## TASK DIRECTIONS:
Locate each line in the records below that contains the string "skCircle" and copy those lines out. Case counts.

-- Start DATA PROVIDED --

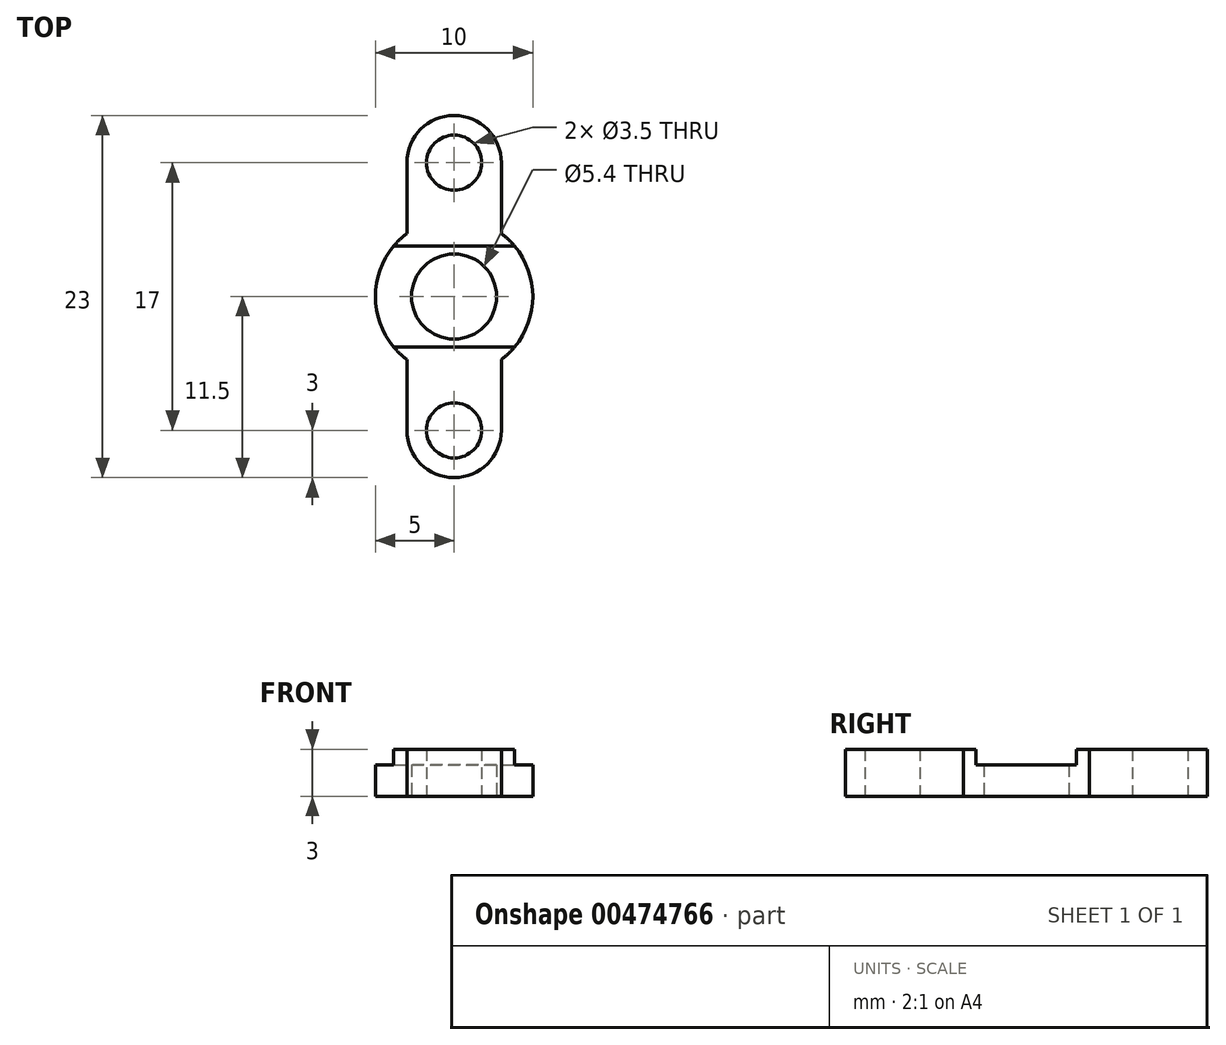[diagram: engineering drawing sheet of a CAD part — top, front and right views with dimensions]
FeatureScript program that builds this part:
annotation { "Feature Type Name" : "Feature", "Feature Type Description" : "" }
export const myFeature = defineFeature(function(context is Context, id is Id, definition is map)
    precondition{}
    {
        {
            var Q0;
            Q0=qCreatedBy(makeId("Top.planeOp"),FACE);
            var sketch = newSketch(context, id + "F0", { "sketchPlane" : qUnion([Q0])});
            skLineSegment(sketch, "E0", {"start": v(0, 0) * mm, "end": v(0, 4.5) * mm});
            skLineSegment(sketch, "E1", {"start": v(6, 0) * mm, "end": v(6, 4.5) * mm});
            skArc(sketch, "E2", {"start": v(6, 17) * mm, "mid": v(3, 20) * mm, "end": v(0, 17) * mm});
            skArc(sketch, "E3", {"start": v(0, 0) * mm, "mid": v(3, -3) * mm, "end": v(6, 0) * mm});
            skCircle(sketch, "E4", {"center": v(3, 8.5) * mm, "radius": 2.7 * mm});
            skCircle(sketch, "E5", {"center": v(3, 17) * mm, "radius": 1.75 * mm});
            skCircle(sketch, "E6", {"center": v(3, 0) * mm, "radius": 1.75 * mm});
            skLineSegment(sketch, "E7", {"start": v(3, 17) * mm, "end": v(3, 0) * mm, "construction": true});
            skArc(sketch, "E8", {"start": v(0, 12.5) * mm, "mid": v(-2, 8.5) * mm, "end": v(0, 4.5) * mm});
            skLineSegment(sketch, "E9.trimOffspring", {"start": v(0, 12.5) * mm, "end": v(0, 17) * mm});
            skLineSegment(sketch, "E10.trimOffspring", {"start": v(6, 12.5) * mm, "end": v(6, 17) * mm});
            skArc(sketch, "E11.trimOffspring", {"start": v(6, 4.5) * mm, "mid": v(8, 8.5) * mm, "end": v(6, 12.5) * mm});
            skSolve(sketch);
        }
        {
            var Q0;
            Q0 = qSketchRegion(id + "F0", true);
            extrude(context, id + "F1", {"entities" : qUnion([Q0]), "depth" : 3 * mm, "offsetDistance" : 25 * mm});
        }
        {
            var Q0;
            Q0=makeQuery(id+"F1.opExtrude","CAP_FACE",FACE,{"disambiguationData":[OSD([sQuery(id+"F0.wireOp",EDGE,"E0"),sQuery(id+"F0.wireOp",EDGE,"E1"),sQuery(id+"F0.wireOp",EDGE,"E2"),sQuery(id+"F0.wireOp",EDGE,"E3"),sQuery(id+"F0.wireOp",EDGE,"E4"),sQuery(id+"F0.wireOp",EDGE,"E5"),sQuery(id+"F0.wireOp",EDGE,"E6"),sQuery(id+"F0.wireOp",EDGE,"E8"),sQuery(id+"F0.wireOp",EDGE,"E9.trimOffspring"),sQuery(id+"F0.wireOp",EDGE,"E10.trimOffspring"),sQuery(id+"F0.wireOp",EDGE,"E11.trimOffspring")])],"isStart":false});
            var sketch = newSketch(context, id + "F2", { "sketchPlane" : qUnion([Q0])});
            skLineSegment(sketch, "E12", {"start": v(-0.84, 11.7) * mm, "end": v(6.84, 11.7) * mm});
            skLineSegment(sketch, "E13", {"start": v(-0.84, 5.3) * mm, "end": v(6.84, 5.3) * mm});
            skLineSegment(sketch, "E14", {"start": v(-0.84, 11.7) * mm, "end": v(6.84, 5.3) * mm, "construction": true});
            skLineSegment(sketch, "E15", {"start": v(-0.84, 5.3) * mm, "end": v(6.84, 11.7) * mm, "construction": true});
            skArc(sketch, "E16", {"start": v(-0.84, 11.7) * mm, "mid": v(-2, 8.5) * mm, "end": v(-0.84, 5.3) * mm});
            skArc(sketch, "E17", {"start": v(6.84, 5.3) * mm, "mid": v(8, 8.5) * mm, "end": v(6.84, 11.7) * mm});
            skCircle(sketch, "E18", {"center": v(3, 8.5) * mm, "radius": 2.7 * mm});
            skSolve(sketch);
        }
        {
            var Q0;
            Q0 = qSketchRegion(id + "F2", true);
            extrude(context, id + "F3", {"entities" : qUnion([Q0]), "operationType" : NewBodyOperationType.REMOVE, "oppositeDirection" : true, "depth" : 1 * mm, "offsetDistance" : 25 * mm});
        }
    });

-- End DATA PROVIDED --

## RIGHT ANSWER:
            skCircle(sketch, "E4", {"center": v(3, 8.5) * mm, "radius": 2.7 * mm});
            skCircle(sketch, "E5", {"center": v(3, 17) * mm, "radius": 1.75 * mm});
            skCircle(sketch, "E6", {"center": v(3, 0) * mm, "radius": 1.75 * mm});
            skCircle(sketch, "E18", {"center": v(3, 8.5) * mm, "radius": 2.7 * mm});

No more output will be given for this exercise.